** Opening Available data block **

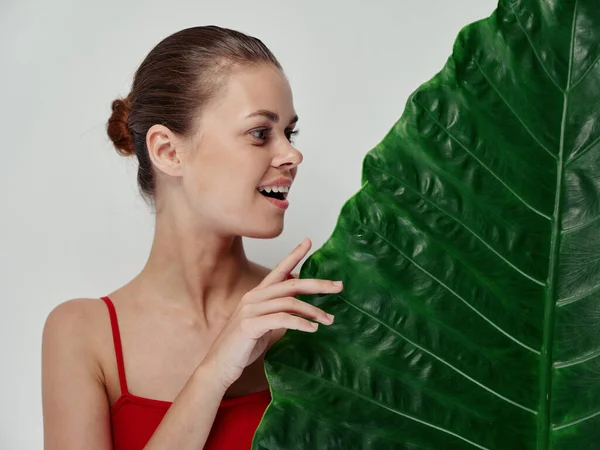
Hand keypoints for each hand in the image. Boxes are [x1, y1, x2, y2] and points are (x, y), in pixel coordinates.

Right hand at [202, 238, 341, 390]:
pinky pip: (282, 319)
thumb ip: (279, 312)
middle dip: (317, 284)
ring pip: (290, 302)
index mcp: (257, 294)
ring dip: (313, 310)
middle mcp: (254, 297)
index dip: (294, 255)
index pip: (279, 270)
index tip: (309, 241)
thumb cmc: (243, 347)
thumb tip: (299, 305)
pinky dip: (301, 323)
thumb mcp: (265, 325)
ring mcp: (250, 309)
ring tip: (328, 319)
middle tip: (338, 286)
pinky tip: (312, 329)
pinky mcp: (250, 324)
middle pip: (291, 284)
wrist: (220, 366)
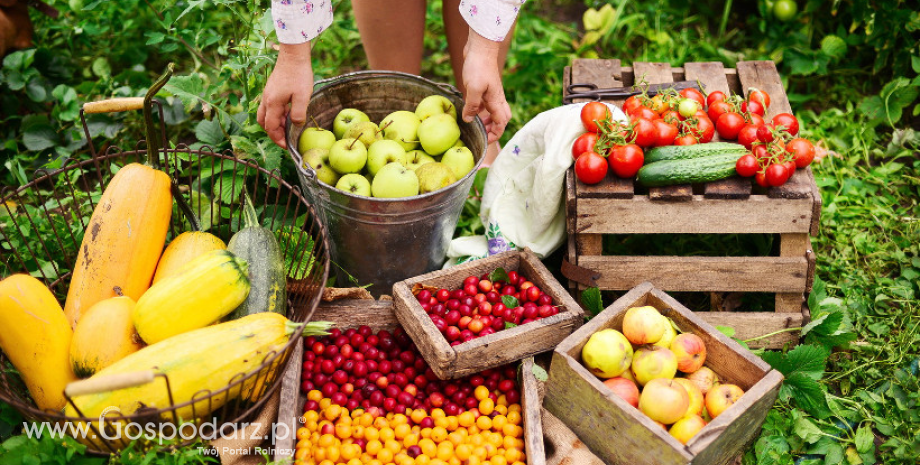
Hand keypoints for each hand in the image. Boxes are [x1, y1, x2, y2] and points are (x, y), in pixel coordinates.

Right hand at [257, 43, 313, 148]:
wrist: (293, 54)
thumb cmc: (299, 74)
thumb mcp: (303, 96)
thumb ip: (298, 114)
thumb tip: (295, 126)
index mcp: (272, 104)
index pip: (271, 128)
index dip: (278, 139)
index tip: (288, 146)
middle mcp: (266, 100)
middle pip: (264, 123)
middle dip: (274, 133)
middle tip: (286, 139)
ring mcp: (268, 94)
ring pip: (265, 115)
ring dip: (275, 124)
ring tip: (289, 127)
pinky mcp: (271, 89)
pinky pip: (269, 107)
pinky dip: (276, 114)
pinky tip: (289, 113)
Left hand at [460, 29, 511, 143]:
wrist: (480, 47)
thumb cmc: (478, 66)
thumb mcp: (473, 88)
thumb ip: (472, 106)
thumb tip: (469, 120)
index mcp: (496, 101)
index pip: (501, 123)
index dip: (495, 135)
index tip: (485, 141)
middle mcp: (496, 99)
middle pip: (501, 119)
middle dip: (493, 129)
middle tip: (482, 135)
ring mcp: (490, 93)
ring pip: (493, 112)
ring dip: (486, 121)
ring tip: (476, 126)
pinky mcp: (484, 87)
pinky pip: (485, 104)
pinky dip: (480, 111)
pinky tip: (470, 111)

** Closing Available data block **
** Opening Available data block **

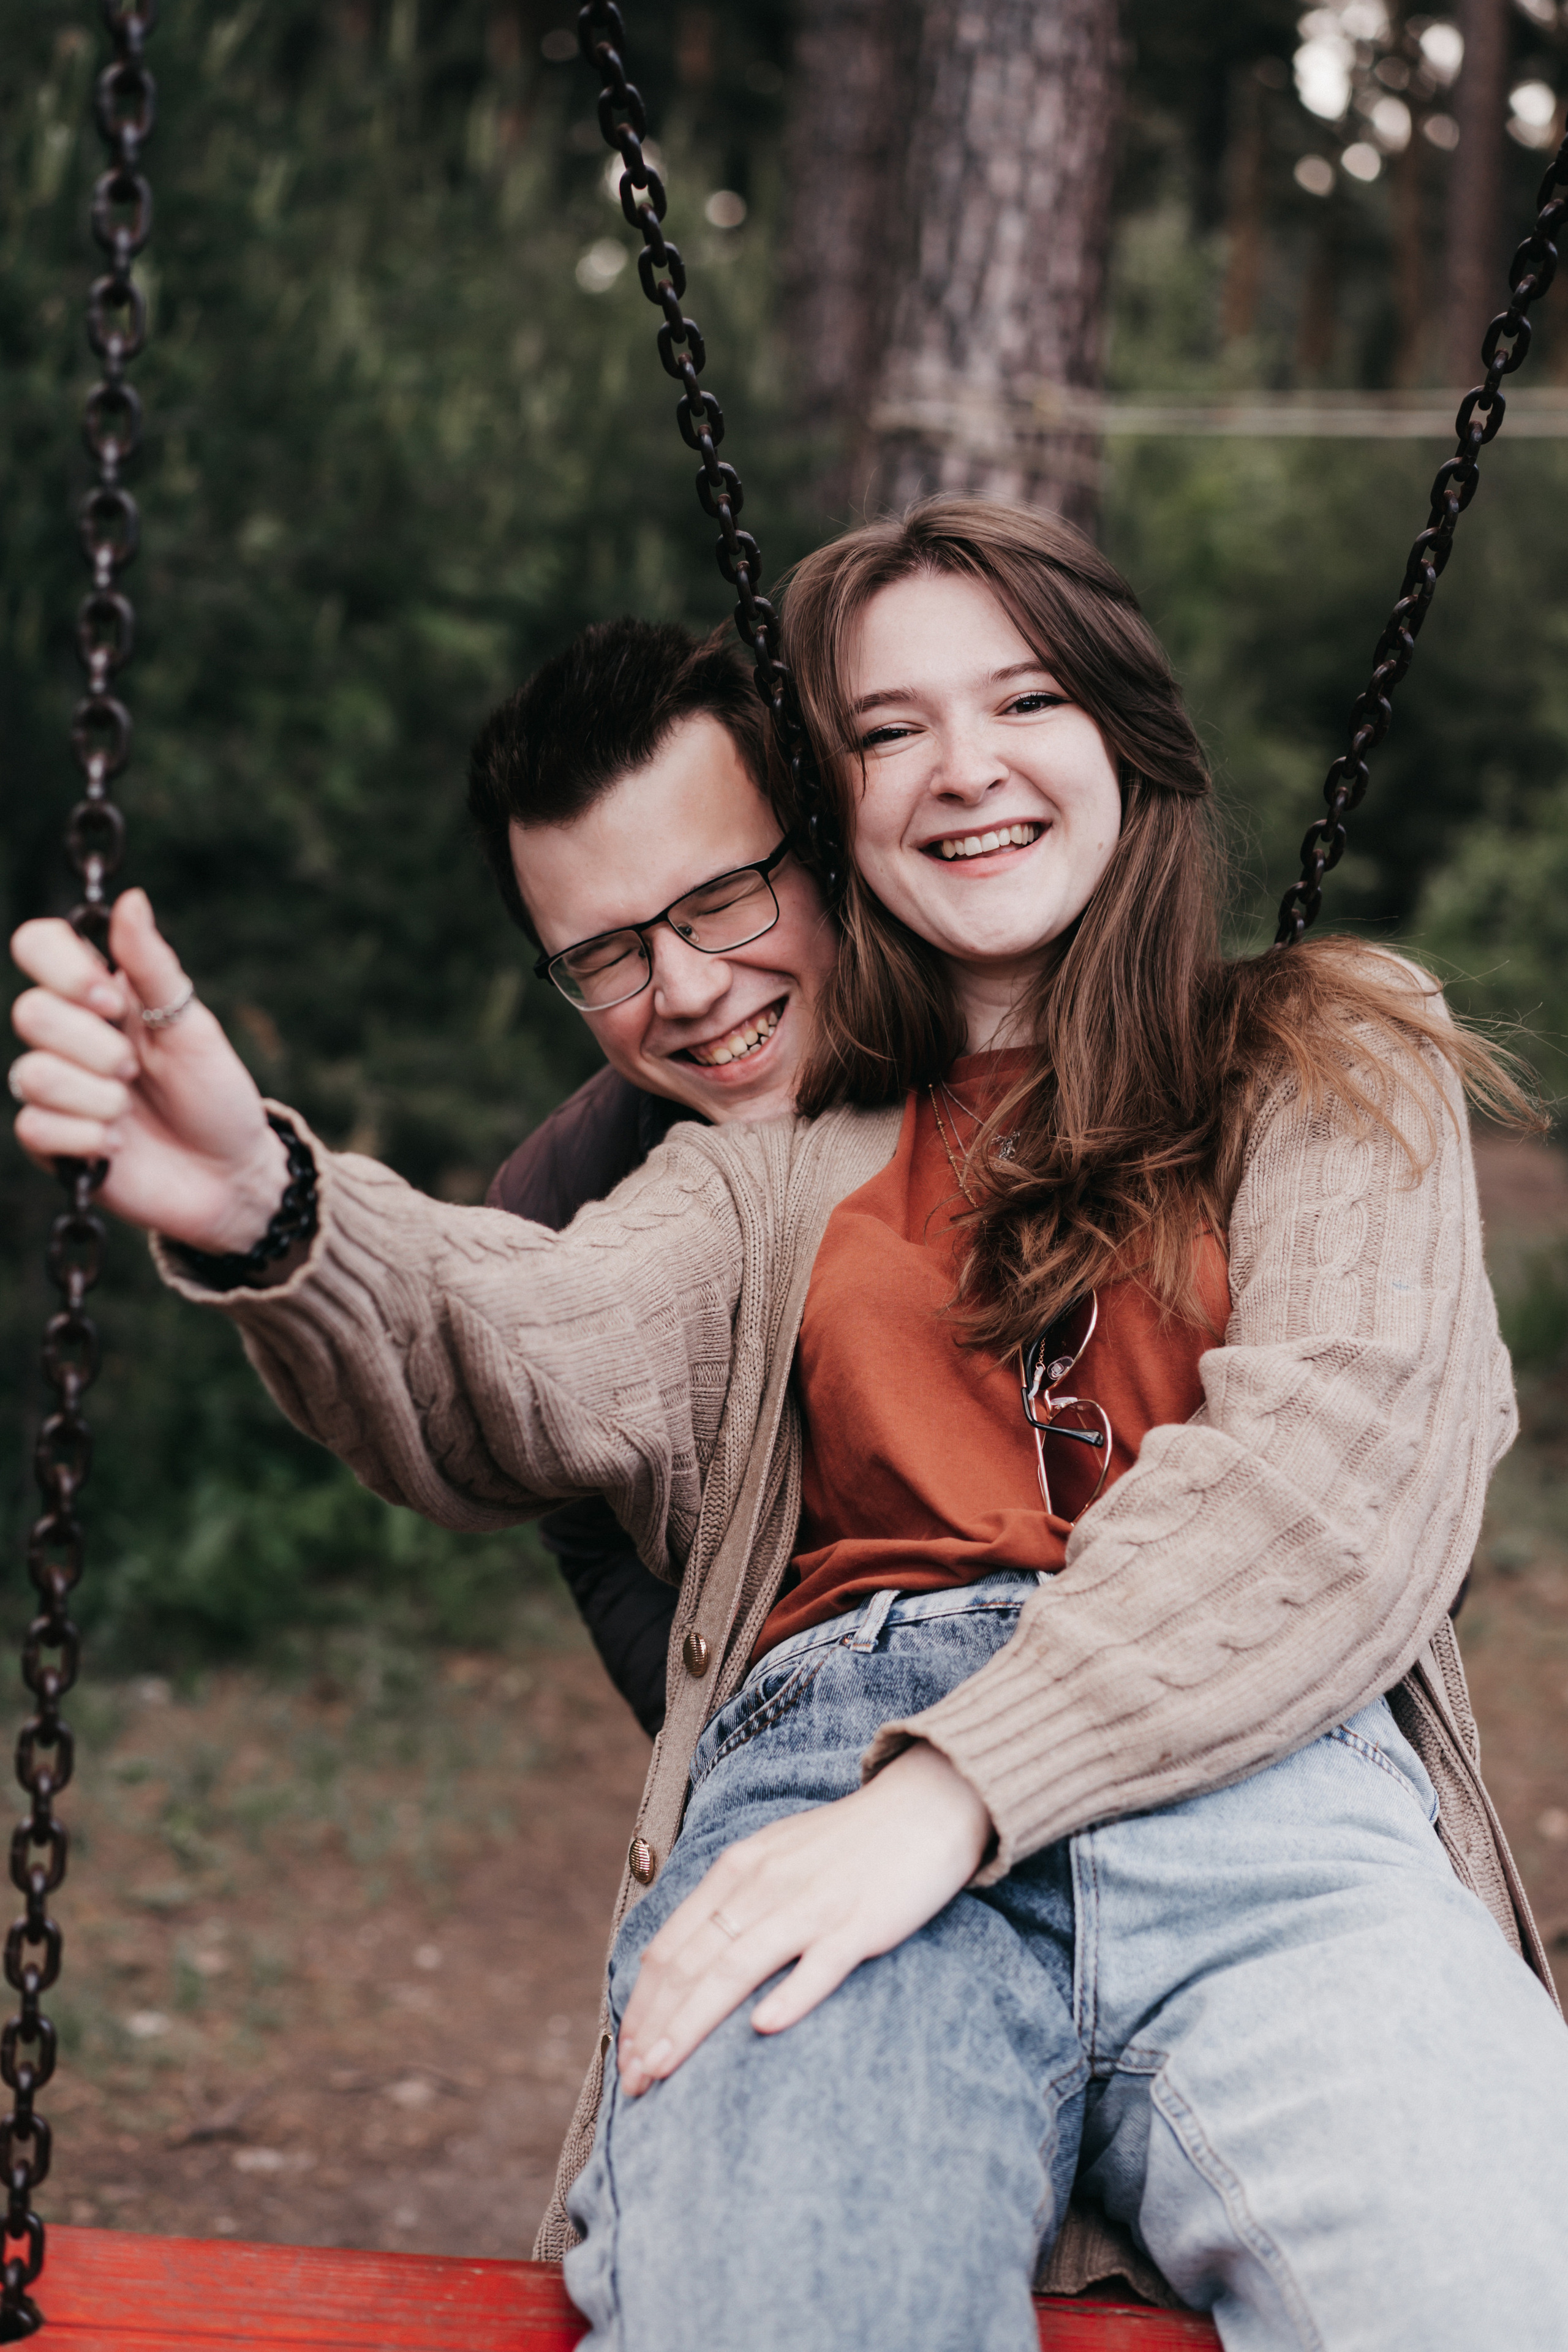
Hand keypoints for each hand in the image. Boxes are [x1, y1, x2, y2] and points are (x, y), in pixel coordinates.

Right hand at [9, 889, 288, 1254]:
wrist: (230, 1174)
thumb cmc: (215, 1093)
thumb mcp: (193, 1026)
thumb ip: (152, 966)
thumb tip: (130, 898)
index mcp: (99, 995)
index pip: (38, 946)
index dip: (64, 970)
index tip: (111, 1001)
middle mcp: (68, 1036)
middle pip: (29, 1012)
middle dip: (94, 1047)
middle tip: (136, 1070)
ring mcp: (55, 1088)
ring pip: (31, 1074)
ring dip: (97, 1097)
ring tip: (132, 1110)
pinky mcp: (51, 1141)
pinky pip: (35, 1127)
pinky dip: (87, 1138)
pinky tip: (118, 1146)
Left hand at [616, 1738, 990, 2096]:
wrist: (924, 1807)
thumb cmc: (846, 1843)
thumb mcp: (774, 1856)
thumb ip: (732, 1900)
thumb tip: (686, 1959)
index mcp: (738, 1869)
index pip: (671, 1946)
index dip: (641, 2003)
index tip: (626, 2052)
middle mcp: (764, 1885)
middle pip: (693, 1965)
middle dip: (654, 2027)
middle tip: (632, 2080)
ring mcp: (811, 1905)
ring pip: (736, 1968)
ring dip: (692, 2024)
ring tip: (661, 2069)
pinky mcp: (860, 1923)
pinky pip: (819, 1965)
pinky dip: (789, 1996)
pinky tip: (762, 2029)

** Closing Available data block **

In the records above, find the line with "thumb mcp: (193, 1026)"; write out exactly that line and each one after it, stopping after the line with "pinky dip: (87, 1138)".

[Response to this exercise]:
thumb mcp: (193, 1026)
thumb ip: (152, 966)
thumb tip: (130, 898)
index mcp: (99, 995)
index pip: (38, 946)
index dip: (64, 970)
index tip: (111, 1001)
middle mcp: (68, 1036)
middle pip: (29, 1012)
middle dip: (94, 1047)
middle tip: (136, 1070)
ring mcp: (55, 1088)
ring pip: (31, 1074)
ring dip: (97, 1097)
ring tip: (132, 1110)
pinky mcp: (51, 1141)
pinky pip: (35, 1127)
pinky dip: (87, 1138)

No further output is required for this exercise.